Technology, Organizations and Paradigm Change


I am a true believer in the inevitability of a paradigm shift in not only our country but the world. The evidence is everywhere self-evident for those willing to see it. I very much like Kevin Kelly view of technology (a must read is his recent book "What Technology Wants"). He posits that technology is the 7th Kingdom of life. What he did is solidify a much broader and more accurate definition of technology - as something that has made us human. We have to realize that language, culture, institutions, writing are all forms of technology (technique). As McLuhan (among others) has noted - humans shape tools and tools shape humans.

All of this to emphasize how important these new technologies are in driving not just change but paradigm change. But fundamentally important enablers to the what we normally consider web 2.0 / social media technologies - cultural/institutional 'softwares'. This needs to include some serious legislative change.

A little example - the email systems we use. They are designed to interface with us using old comfortable metaphors of physical mail. We get digital envelopes that we open and answer or sort into digital cubi-holes - just as we would with physical mail. The same with the metaphors of files and filing cabinets/directories and so many more metaphors. These metaphors were profoundly important in making ICTs more approachable to all us - they minimized the types of learning we had to undertake to use these technologies.

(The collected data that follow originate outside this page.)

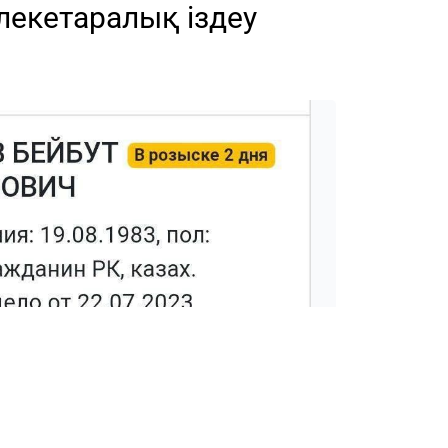
лекетаралық іздеу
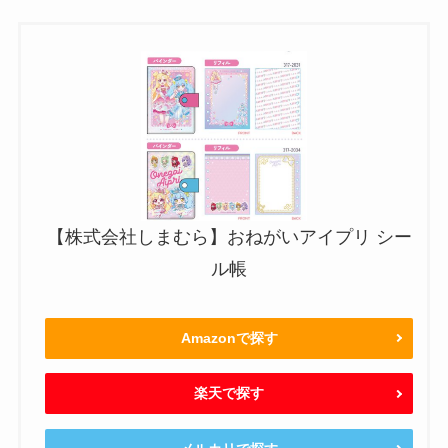
【株式会社しまむら】おねがいアイプリ シー
ル帳
Amazonで探す
楽天で探す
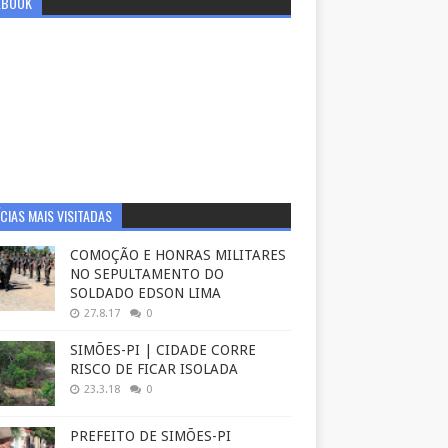
EBOOK
CIAS MAIS VISITADAS
COMOÇÃO E HONRAS MILITARES
NO SEPULTAMENTO DO
SOLDADO EDSON LIMA
27.8.17
0
SIMÕES-PI | CIDADE CORRE
RISCO DE FICAR ISOLADA
23.3.18
0
PREFEITO DE SIMÕES-PI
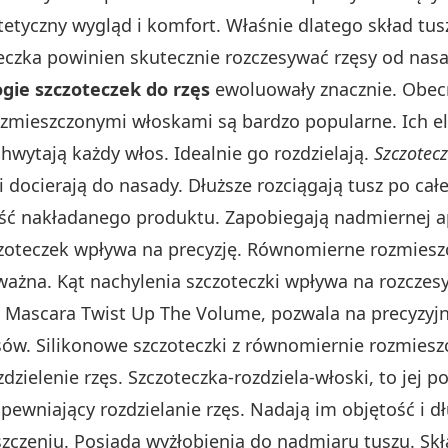
tyczny wygląd i komfort. Właśnie dlatego skład tusz
teczka powinien skutecznie rozczesywać rzęsy od na
gie szczoteczek do rzęs
ewoluowały znacznie. Obecn
ozmieszczonymi włoskami są bardzo popularne. Ich el
 chwytają każdy włos. Idealnie go rozdzielają.
Szczotec
 docierają do nasady. Dłuższe rozciągają tusz po całe
ość nakładanego produktu. Zapobiegają nadmiernej apl
czoteczek wpływa na precyzję. Równomierne rozmieszc
 ważna. Kąt nachylenia szczoteczki wpływa na rozczes
 Mascara Twist Up The Volume, pozwala na precyzyjn
w. Silikonowe szczoteczki z równomiernie rozmiesz
dzielenie rzęs. Szczoteczka-rozdziela-włoski, to jej 
pewniający rozdzielanie rzęs. Nadają im objętość i
yszczeniu. Posiada wyżłobienia do nadmiaru tuszu. Sk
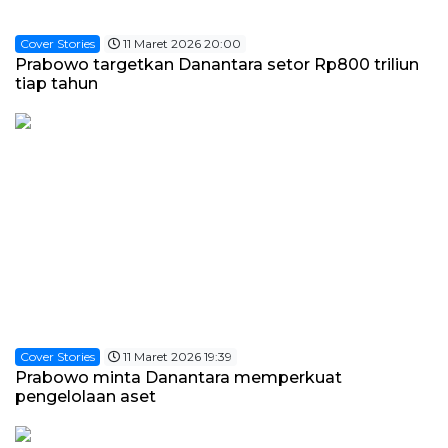
Cover Stories
11 Maret 2026 20:00
Prabowo targetkan Danantara setor Rp800 triliun
tiap tahun
Cover Stories
11 Maret 2026 19:39
Prabowo minta Danantara memperkuat
pengelolaan aset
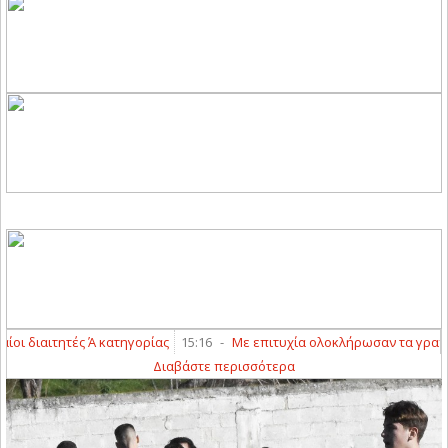
ς Ά κατηγορίας
15:16
-
Με επιτυχία ολοκλήρωσαν τα γραπτά και αγωνιστι
Διαβάστε περισσότερα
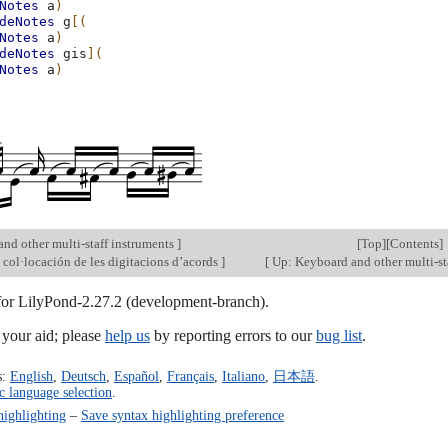
Notes
a
)
deNotes
g
[(
Notes
a
)
deNotes
gis
](
Notes
a
)
nd other multi-staff instruments
]
[
Top
][
Contents
]
 col·locación de les digitacions d’acords
]
[
Up: Keyboard and other multi-st
 for LilyPond-2.27.2 (development-branch).
our aid; please
help us
by reporting errors to our
bug list
.
s:
English
,
Deutsch
,
Español
,
Français
,
Italiano
,
日本語
.
c language selection
.
highlighting
–
Save syntax highlighting preference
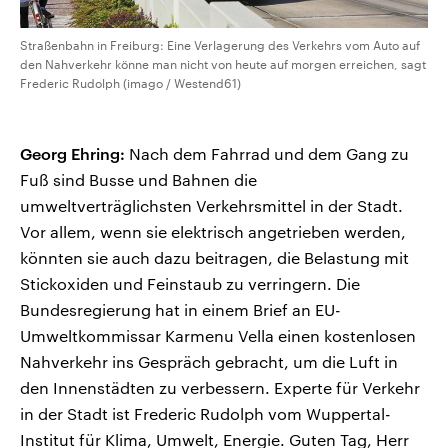
Straßenbahn in Freiburg: Eine Verlagerung des Verkehrs vom Auto auf
den Nahverkehr könne man nicht von heute auf morgen erreichen, sagt
Frederic Rudolph (imago / Westend61)
Georg Ehring:
Nach dem Fahrrad und dem Gang zu
Fuß sind Busse und Bahnen die
umweltverträglichsten Verkehrsmittel in der Stadt.
Vor allem, wenn sie elektrisch angetrieben werden,
könnten sie auch dazu beitragen, die Belastung mit
Stickoxiden und Feinstaub zu verringern. Die
Bundesregierung hat in einem Brief an EU-
Umweltkommissar Karmenu Vella einen kostenlosen
Nahverkehr ins Gespräch gebracht, um die Luft in
den Innenstädten zu verbessern. Experte für Verkehr
in der Stadt ist Frederic Rudolph vom Wuppertal-
Institut für Klima, Umwelt, Energie. Guten Tag, Herr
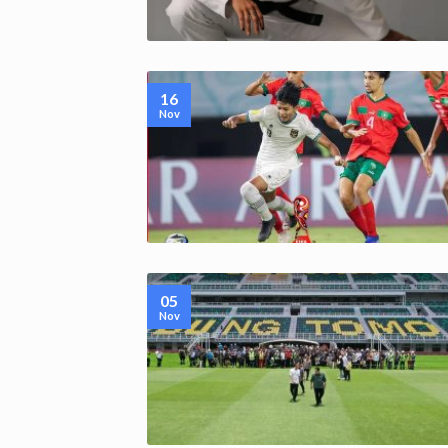
16
Nov
05
Nov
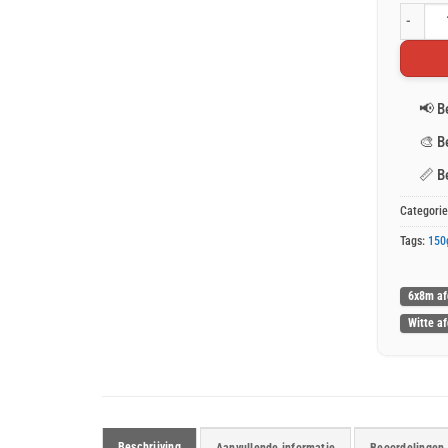
Wit afde
📢
B
🎨
B
📏
B
Categori
Tags:
150
6x8m af
Witte a
Beschrijving
Aanvullende informatie
Beoordelingen 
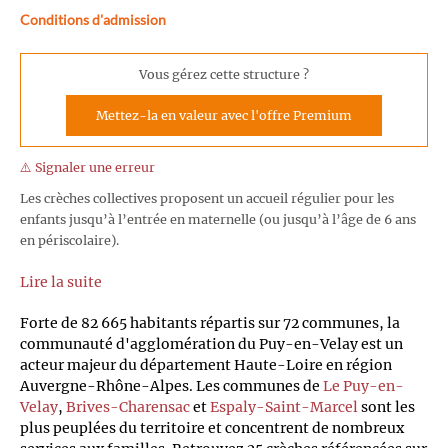
Conditions d'admission
Vous gérez cette structure ?
Mettez-la en valeur avec l'offre Premium
⚠️ Signaler une erreur
Les crèches collectives proposent un accueil régulier pour les
enfants jusqu’à l’entrée en maternelle (ou jusqu’à l’âge de 6 ans
en périscolaire).
Lire la suite
Forte de 82 665 habitants répartis sur 72 communes, la
communauté d'agglomération du Puy-en-Velay est un
acteur majeur du département Haute-Loire en région
Auvergne-Rhône-Alpes. Les communes de
Le Puy-en-
Velay
,
Brives-Charensac
et
Espaly-Saint-Marcel
sont les
plus peuplées du territoire et concentrent de nombreux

But this approach to making things easier to learn by using familiar metaphors has a steep price. We tend to overlay these technologies upon existing institutions - essentially making it very easy to let us do the same things in very similar ways. I think of how we have overlaid these powerful network technologies upon hierarchical structures without changing the corporate hierarchy.

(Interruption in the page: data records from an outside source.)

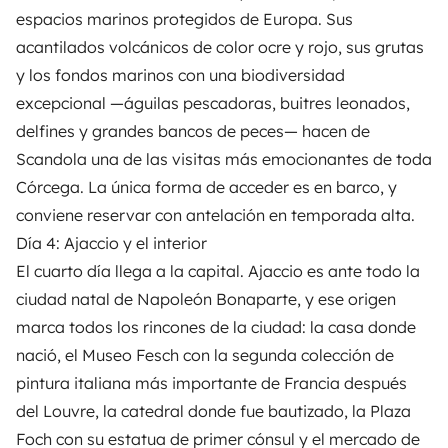
espacios marinos protegidos de Europa. Sus
acantilados volcánicos de color ocre y rojo, sus grutas
y los fondos marinos con una biodiversidad
excepcional —águilas pescadoras, buitres leonados,
delfines y grandes bancos de peces— hacen de
Scandola una de las visitas más emocionantes de toda
Córcega. La única forma de acceder es en barco, y
conviene reservar con antelación en temporada alta.
Día 4: Ajaccio y el interior
El cuarto día llega a la capital. Ajaccio es ante todo la
ciudad natal de Napoleón Bonaparte, y ese origen
marca todos los rincones de la ciudad: la casa donde
nació, el Museo Fesch con la segunda colección de
pintura italiana más importante de Francia después
del Louvre, la catedral donde fue bautizado, la Plaza
Foch con su estatua de primer cónsul y el mercado de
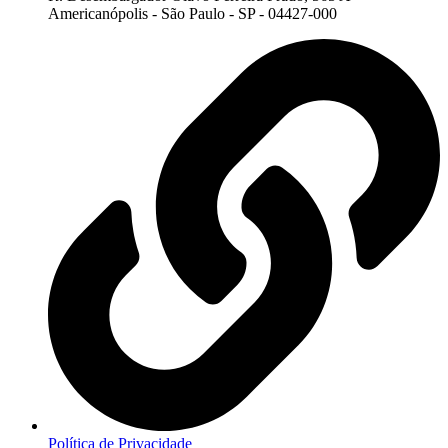
Americanópolis - São Paulo - SP - 04427-000
Política de Privacidade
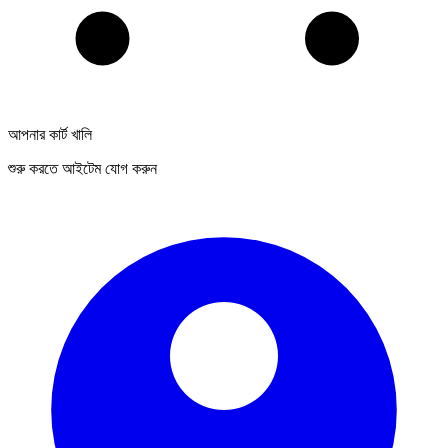
আপনার কার্ট খালি
শুরু করতে আইটেম যোগ করুন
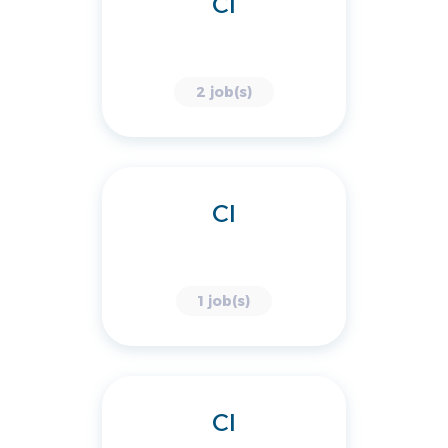
CI
2 job(s)
CI
1 job(s)
CI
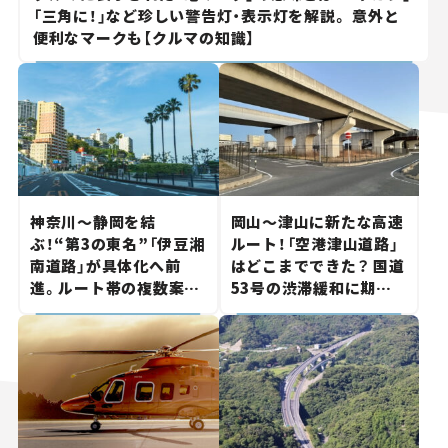
「三角に！」など珍しい警告灯・表示灯を解説。 意外と
便利なマークも【クルマの知識】
神奈川～静岡を結
岡山～津山に新たな高速
ぶ！“第3の東名”「伊豆湘
ルート！「空港津山道路」
南道路」が具体化へ前
はどこまでできた？ 国道
進。ルート帯の複数案検
53号の渋滞緩和に期待。
討へ。熱海まで信号ゼロ
岡山市側でも動きが【い
が実現？ 【いま気になる
ま気になる道路計画】
道路計画】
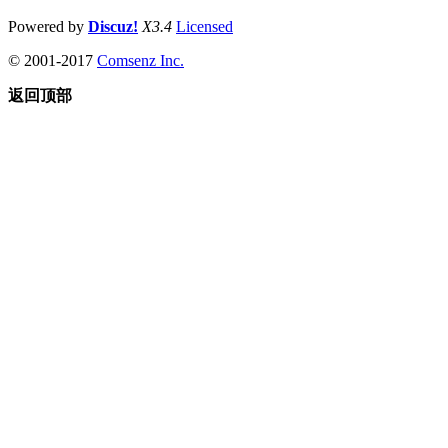
Powered by
Discuz!
X3.4
Licensed
© 2001-2017
Comsenz Inc.
返回顶部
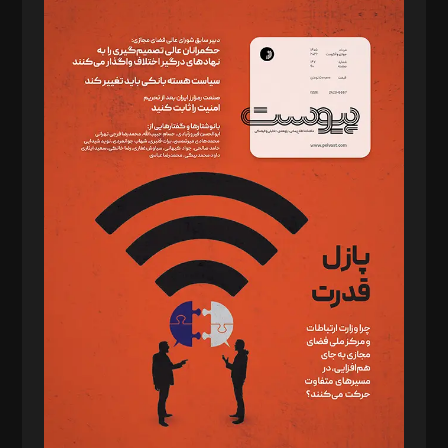
مدیر مسئول: محمدباقر اثنی‌عشری
سردبیر: مهرک محمودی
دبیر تحریریه: میثم قاسمی
د‌بیر ناداستان: سمانه سمیع
د‌بیر خدمت و تجارت: ابوالفضل رجبی
د‌بیر حقوق فناوری: حسام‌الدین ایپکچی
د‌بیر پیوست جهان: مینا پاکدل
د‌بیر تحریریه آنلاین: بابک نقاش
تحریریه‌: مجتبی محمود‌ی، آرش برهمند، یسنا امان‌پور، سروش کرمیان،
مصطفی مسجدی آرانی، ابوالفضل رجبی، زهرا فکرانه، فائزه فتحی
رستمی،مصطفی باستان
ویرایش: نگار استاد‌‌آقا
طراح یونیفرم: مجید توکلی
فیلمبرداری و عکاسی: امیر شفیعی، مانی لطفی زاده
گرافیک و صفحه‌آرایی: سید‌سبحان‌علی ثابت
مد‌یر توسعه تجاری: کامبیز برید‌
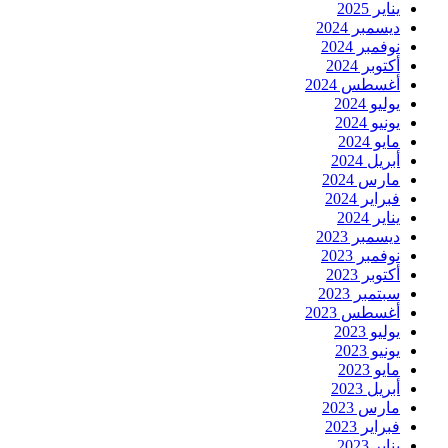
يناير 2025
ديسمبر 2024
نوفمبر 2024
أكتوبر 2024
أغسطس 2024
يوليو 2024
يونيو 2024
مايو 2024
أبريل 2024
مارس 2024
فبراير 2024
يناير 2024
ديسمبر 2023
نوفمبر 2023
أكتوبر 2023
سبتمبر 2023
أغسطس 2023
يوليو 2023
يونيو 2023
مايو 2023
أبريل 2023
مارس 2023
فبراير 2023
يناير 2023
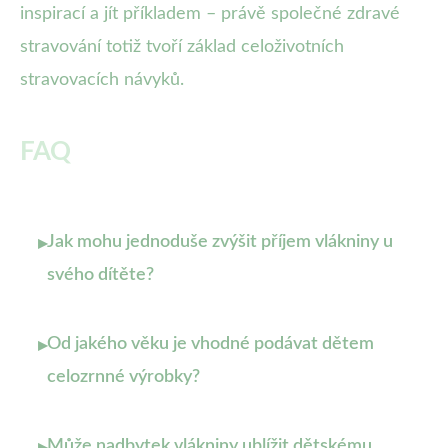
inspirací a jít příkladem – právě společné zdravé
stravování totiž tvoří základ celoživotních
stravovacích návyků.
FAQ
Jak mohu jednoduše zvýšit příjem vlákniny u
▸
svého dítěte?
Od jakého věku je vhodné podávat dětem
▸
celozrnné výrobky?
Může nadbytek vlákniny ublížit dětskému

Now on the edges people have learned to use email in truly network ways - learning to find, form, sustain all sorts of new personal networks - networks that have also, in surreptitious way become integral to how we work. Except, it hasn't 'consciously' change the 'org chart' formal structures of how we organize/design how we will work.

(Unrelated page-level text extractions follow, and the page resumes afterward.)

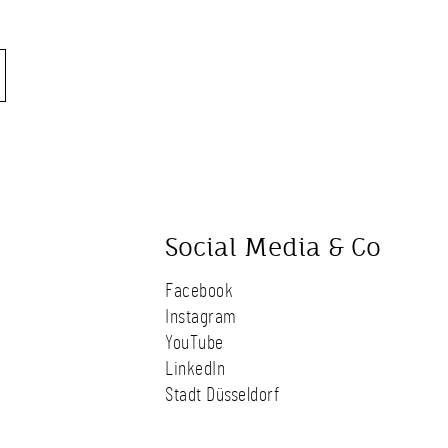
Social Media & Co
Facebook
Instagram
YouTube
LinkedIn
Stadt Düsseldorf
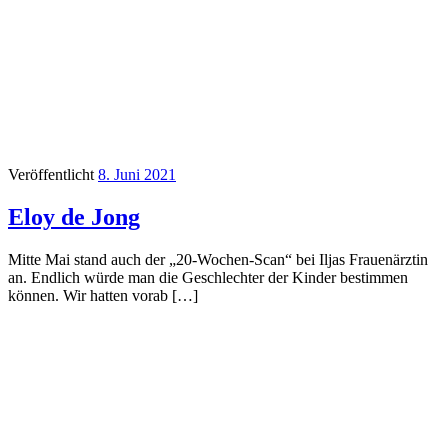
Veröffentlicht
8. Juni 2021
Eloy de Jong
Mitte Mai stand auch der „20­-Wochen­-Scan“ bei Iljas Frauenärztin
an. Endlich würde man die Geschlechter der Kinder bestimmen
können. Wir hatten vorab […]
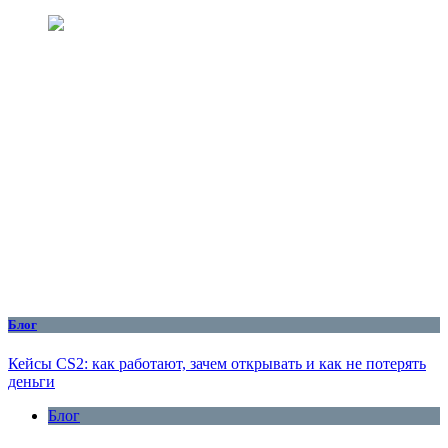
Блог
Кейсы CS2: как работают, зачем открывать и как не потерять
деньги
Блог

Workers have learned to self-organize - but we do so 'outside' the corporate structure, outside of the formal management culture. There are many managers who 'sort of get it' but continue to see management structures as the basic traditional forms of 'property rights' accountability structures.

I'm not sure if I am being clear - but I think integral to the paradigm change necessary to the unleashing of a real gov 2.0 - one that engages citizens and harnesses the full human capital of its workers, will need institutional innovations around how we conceptualize leadership and management. Fundamentally, leadership and management entail a type of 'monocentric' decisioning structures (see Eleanor Ostrom) and this technology is most fully productive when it enables and is structured for 'self-organization'. Which by definition is antithetical to traditional concepts/metaphors/frames of management/leadership.

New concepts such as Gerald Fairtlough's 'responsible autonomy', Raimi and Wellman's concept of 'networked individualism' represent new design principles for organizational architectures of participation - coherent with the power of self-organization, social computing, contextual/competency leadership (based on the metaphors of 'object oriented programming' - which entail that the data coming in to the system determines which object takes control of the systems resource allocation process, - until the data coming in/context changes which will require a different object/set of competencies to take control).

If I can paraphrase McLuhan, I would phrase like this.

If the digital environment is the medium, then social computing is the message, entailing that modes of production must become programmable.